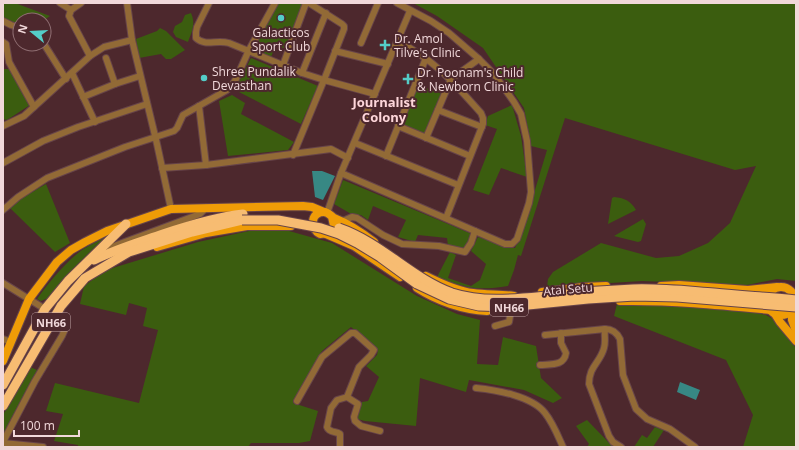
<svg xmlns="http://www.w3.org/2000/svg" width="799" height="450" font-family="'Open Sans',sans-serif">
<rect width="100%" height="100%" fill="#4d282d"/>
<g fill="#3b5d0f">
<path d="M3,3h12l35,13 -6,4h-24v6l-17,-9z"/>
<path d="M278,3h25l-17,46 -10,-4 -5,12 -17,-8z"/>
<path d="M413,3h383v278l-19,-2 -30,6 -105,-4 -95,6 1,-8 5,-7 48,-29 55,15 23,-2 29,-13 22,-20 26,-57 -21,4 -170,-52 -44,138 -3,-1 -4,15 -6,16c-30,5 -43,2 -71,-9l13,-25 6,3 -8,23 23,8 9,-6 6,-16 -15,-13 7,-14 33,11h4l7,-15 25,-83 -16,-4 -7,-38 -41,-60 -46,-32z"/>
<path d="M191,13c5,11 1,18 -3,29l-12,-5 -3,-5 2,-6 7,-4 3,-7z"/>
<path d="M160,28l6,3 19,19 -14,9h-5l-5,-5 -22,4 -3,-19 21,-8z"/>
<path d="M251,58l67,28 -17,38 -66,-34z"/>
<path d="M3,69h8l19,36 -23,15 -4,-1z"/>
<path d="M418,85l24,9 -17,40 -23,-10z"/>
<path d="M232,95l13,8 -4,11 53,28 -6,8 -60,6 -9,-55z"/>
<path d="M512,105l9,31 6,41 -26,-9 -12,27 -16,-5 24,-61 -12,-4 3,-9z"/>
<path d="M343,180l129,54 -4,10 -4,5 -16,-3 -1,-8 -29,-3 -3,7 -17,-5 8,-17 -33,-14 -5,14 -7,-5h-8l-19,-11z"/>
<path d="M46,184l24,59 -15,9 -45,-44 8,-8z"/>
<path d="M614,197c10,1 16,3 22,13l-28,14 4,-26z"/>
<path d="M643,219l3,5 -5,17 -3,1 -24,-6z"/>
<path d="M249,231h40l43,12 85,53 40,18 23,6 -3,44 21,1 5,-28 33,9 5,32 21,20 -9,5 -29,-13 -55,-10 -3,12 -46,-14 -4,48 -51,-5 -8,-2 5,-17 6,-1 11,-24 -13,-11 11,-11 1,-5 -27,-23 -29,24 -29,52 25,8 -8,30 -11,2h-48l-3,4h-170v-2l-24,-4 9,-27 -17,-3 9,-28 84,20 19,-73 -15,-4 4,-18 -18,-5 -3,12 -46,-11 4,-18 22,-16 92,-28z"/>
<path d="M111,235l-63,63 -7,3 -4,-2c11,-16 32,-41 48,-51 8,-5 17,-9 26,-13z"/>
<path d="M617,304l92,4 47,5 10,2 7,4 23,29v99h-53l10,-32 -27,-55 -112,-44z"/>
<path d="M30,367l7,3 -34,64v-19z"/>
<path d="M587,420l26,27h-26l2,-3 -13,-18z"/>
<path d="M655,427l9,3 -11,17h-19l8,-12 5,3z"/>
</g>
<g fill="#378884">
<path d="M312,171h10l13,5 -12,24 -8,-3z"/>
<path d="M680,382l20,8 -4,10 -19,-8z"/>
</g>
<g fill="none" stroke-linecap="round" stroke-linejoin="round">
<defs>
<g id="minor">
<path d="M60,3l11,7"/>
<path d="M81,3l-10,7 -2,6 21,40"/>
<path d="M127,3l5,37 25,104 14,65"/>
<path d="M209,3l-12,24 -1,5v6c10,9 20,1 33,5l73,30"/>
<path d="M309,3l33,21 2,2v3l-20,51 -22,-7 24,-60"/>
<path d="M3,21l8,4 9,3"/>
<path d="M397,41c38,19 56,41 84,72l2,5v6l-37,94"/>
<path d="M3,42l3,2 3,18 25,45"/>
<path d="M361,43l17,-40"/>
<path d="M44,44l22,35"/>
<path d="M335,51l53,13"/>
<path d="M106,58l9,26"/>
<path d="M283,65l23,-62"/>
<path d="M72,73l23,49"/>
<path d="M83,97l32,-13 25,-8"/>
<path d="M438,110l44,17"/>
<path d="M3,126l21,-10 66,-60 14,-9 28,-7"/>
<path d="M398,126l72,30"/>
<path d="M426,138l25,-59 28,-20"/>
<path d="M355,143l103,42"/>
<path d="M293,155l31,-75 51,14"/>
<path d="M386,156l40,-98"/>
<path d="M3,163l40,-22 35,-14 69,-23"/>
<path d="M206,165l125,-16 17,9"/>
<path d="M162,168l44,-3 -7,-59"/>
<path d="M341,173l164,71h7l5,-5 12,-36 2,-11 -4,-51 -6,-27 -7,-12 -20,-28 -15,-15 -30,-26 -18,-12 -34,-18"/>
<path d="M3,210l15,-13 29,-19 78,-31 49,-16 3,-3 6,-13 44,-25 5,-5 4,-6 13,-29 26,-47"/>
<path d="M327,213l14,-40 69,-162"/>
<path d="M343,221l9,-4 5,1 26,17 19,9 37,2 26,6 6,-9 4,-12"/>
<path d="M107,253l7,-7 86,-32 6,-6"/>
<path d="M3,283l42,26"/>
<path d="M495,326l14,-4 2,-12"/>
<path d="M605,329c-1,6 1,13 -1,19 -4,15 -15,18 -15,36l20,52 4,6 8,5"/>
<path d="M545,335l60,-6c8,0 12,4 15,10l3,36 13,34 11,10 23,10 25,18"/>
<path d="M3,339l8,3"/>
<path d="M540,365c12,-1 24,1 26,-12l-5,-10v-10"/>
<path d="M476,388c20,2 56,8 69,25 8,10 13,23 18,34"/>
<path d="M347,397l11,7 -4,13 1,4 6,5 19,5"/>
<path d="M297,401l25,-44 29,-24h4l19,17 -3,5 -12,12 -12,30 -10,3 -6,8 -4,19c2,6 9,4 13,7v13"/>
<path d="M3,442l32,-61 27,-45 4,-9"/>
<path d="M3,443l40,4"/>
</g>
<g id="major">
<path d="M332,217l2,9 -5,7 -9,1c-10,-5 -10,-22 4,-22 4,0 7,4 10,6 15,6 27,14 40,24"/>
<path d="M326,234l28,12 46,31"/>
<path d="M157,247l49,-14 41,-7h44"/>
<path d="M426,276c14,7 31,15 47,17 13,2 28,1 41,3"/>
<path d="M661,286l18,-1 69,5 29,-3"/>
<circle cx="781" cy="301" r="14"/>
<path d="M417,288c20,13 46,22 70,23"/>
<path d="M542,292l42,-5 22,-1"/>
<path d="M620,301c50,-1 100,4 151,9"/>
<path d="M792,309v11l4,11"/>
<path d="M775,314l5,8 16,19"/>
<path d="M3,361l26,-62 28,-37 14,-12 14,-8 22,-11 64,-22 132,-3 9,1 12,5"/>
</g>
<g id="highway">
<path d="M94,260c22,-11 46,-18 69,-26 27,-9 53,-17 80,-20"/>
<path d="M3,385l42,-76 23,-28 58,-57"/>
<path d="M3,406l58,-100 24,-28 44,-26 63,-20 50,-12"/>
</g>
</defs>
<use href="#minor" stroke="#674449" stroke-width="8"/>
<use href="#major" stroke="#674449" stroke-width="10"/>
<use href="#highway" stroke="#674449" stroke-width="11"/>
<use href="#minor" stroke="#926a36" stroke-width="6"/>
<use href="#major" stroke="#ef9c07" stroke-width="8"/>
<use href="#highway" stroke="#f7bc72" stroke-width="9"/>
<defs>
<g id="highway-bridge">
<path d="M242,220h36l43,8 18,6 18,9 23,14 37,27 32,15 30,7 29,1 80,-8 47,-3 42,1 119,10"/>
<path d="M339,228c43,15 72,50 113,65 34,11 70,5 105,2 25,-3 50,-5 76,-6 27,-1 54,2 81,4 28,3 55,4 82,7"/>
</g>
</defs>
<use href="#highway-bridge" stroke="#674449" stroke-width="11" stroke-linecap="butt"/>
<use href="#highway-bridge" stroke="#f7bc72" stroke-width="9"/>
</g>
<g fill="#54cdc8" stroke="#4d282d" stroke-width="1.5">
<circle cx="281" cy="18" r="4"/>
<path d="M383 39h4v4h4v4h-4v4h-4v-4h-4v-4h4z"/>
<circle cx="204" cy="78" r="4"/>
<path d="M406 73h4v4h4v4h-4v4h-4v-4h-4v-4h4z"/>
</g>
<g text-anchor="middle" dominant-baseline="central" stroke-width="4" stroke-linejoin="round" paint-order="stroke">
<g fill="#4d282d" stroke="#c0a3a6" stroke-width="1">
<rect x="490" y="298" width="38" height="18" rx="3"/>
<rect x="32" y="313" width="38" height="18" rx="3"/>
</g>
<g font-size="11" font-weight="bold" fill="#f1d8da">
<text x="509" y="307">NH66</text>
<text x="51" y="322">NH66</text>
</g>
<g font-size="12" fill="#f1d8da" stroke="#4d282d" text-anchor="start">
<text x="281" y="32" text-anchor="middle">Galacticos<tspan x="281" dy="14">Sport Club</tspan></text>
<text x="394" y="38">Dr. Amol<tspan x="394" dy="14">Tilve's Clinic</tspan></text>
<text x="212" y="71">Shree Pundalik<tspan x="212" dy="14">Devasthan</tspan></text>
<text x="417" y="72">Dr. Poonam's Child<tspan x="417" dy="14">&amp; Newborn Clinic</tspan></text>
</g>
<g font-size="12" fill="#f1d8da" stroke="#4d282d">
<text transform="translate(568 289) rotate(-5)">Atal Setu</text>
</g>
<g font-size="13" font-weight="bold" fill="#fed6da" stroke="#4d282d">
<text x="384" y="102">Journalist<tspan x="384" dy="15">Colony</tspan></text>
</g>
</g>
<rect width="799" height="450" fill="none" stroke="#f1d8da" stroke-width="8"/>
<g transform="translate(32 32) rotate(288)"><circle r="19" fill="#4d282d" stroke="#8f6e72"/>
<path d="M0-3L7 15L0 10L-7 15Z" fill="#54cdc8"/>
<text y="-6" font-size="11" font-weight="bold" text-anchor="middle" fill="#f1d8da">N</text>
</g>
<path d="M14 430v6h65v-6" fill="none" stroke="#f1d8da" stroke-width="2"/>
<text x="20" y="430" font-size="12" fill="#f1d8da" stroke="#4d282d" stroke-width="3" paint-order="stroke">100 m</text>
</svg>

PROBLEM DESCRIPTION: Report every line in the data above in which the word "translate" appears.

RESPONSE BOX:
<text transform="translate(568 289) rotate(-5)">Atal Setu</text>
<g transform="translate(32 32) rotate(288)"><circle r="19" fill="#4d282d" stroke="#8f6e72"/>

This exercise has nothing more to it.